AQ: The figure quoted
was in the tens of millions …
KB: A $100 million
was quoted in one report [New York Times, Nov. 2007].
Nowhere in that range.
AQ: Really?
KB: Nowhere.
AQ: Some Pakistanis
are concerned and are asking what if the rudimentary equipment
handed over to you contained a transmitter that could send out
signals to a satellite or something exposing where our
installations are?
KB: You have
responded to the question yourself. Anyone concerned in
Pakistan
would have thought about this. The Pakistani nuclear
establishment is always concerned about even the remotest of
possibilities. We have this responsibility on behalf of this
whole nation. It’s a sacred responsibility.
AQ: So let me put
this to rest once and for all: you have not given access to the
Americans as part of accepting their ‘help’?
KB: No access
whatsoever. There are no foreigners who have any access to any
Pakistani assets and they will never have. There are very few
Pakistanis, even within our policy circle, who have all the
information.
AQ: Does everyone
concerned inside and outside the region understand there will be
consequences if Pakistan’s strategic assets are attacked?
KB: Let me say it
in plain words: Those who have hostile intent would know that
any endeavor to attack
Pakistan in any way
will not be successful and it will be disastrous.

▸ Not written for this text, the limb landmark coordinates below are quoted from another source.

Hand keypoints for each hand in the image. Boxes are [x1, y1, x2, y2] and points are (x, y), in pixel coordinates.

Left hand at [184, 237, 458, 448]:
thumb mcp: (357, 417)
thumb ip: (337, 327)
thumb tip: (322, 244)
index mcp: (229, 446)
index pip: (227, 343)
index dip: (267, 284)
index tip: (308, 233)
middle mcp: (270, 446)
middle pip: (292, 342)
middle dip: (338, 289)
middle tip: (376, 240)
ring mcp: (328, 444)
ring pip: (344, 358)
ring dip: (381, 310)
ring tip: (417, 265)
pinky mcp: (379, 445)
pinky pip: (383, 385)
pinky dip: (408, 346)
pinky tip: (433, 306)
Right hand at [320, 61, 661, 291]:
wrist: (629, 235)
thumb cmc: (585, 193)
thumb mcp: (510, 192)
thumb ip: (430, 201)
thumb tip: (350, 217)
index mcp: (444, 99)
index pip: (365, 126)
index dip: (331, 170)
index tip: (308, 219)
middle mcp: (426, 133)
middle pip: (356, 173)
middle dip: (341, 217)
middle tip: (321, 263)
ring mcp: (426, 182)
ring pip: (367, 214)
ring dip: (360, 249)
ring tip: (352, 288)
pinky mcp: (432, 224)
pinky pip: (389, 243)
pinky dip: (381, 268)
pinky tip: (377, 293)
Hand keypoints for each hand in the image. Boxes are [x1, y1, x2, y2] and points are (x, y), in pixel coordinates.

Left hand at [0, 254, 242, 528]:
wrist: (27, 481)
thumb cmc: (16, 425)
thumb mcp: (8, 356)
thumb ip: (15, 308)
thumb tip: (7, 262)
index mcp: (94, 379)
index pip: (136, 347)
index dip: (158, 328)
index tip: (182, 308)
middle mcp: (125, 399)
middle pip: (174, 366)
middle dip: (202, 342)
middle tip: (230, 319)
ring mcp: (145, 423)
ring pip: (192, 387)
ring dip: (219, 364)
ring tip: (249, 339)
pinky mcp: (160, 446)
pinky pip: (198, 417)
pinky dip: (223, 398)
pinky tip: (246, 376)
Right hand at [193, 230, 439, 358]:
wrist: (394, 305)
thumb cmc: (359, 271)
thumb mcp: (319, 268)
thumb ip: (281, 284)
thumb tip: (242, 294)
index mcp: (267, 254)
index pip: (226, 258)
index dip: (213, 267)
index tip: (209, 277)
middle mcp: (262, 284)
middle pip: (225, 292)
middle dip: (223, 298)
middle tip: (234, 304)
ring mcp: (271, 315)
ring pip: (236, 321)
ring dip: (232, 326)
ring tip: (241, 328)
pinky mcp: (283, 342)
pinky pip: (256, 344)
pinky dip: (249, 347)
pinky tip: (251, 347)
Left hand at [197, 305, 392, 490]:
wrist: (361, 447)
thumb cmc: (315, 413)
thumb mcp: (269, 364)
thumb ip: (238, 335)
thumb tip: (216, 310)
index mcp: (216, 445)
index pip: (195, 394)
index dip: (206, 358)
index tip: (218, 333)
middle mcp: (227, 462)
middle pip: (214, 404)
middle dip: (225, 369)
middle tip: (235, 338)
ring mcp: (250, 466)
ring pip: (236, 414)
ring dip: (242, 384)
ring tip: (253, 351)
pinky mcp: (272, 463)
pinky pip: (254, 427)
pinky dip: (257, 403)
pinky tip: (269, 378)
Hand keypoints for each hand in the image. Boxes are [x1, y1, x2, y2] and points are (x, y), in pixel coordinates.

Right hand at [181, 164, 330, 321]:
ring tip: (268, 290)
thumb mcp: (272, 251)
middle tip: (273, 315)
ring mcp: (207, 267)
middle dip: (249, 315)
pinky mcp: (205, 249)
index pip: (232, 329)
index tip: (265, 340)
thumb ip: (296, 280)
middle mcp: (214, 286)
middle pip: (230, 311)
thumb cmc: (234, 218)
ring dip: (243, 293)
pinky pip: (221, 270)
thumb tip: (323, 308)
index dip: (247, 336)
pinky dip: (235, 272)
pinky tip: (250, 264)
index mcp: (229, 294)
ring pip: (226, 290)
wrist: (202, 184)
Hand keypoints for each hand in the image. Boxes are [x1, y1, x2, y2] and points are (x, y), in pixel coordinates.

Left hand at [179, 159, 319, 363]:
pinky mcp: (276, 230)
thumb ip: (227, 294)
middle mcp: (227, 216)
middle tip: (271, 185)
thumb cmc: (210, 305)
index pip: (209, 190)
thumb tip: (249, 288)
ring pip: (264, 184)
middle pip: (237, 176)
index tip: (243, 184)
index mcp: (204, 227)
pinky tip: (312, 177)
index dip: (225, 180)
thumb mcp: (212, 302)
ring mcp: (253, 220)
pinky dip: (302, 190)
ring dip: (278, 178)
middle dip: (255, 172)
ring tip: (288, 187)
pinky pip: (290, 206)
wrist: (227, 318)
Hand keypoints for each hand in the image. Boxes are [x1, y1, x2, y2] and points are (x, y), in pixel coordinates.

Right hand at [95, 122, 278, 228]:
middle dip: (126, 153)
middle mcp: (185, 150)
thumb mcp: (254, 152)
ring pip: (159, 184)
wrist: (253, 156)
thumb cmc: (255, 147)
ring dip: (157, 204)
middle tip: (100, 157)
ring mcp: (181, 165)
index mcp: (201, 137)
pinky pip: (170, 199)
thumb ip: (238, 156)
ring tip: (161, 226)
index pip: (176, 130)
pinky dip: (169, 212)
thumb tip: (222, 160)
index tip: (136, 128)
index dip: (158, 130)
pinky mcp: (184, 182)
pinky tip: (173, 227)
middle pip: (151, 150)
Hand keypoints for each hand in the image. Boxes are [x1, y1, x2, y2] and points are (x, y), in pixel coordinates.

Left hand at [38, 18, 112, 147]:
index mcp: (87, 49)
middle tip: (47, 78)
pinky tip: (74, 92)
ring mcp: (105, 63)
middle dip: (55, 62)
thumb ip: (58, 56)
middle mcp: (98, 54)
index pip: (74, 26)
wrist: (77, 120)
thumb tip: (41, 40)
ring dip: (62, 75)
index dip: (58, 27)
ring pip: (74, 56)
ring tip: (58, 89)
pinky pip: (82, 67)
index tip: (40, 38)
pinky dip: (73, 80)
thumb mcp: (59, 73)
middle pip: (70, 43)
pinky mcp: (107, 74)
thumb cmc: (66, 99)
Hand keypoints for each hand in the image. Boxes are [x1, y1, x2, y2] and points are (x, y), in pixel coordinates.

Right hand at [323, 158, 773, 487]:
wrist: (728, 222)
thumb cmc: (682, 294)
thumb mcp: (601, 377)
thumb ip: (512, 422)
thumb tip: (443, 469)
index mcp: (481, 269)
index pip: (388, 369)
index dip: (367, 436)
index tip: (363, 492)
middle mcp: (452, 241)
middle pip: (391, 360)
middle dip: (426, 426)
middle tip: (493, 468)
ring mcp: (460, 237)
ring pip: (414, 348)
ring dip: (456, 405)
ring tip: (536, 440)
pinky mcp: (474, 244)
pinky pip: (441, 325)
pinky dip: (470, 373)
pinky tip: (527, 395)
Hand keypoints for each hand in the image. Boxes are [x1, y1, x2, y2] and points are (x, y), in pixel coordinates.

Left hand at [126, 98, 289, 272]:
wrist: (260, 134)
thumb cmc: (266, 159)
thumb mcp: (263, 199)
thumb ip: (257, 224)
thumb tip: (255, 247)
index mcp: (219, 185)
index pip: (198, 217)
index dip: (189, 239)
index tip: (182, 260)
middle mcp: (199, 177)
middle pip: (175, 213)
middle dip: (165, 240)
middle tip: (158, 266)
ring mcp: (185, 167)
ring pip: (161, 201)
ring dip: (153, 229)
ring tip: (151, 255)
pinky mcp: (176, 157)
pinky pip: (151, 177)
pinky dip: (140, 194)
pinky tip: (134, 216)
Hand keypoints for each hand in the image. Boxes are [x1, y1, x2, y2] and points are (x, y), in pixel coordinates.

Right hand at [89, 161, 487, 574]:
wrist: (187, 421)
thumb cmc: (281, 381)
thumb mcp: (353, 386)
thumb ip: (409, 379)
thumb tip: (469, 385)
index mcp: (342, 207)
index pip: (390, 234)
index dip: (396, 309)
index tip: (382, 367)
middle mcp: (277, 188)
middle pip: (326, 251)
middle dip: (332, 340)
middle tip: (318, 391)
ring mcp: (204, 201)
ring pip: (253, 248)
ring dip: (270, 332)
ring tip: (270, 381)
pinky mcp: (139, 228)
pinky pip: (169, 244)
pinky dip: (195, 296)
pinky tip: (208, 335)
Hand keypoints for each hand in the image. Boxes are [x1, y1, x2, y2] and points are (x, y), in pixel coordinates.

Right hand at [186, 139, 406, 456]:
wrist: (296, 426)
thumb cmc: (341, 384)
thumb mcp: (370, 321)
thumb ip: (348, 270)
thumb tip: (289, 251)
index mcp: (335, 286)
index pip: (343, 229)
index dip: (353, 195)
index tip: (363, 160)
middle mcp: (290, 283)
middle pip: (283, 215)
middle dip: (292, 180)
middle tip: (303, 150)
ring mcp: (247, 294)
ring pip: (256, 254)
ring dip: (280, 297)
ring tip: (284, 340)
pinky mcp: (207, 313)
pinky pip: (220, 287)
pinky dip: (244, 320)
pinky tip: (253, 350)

Our weapons
are meant for deterrence and not for [aggression]. But we have
the capability to deal with any threat.
AQ: So we will
respond if we are attacked?
KB: My message is:
Don’t mess with us.
AQ: Late Mrs. Benazir
Bhutto had publicly warned a few weeks before her tragic death
that extremists could descend on the Pakistani capital,
Islamabad, and take control of the nearby nuclear installations
at Kahuta. Is this true?
KB: I don’t want
to get into the politics of this statement. But I’d like to make
two points.
One, Pakistan’s
nuclear assets are safe and secure. I say this with a lot of
confidence. And, Two, I’d request all Pakistanis, wherever they
are, that they should not mix politics with nuclear security.